=== WHAT IS EXPECTED ===
The listing below must be repeated word for word, without its pictures.

=== EXCERPTED DATA ===

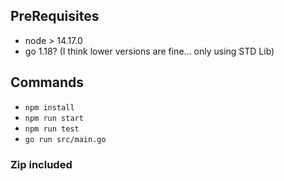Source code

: ## PreRequisites
- node > 14.17.0
- go 1.18? (I think lower versions are fine... only using STD Lib)

## Commands
- `npm install`
- `npm run start`
- `npm run test`
- `go run src/main.go`

### Zip included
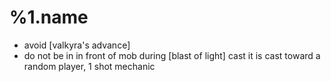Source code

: %1.name
=======
- avoid [valkyra's advance]
- do not be in in front of mob during [blast of light] cast
    it is cast toward a random player, 1 shot mechanic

=== WORKED SOLUTION ===
Source code

: ## PreRequisites
- node > 14.17.0
- go 1.18? (I think lower versions are fine... only using STD Lib)

## Commands
- `npm install`
- `npm run start`
- `npm run test`
- `go run src/main.go`

### Zip included
Source code

: %1.name
=======
- avoid [valkyra's advance]
- do not be in in front of mob during [blast of light] cast
    it is cast toward a random player, 1 shot mechanic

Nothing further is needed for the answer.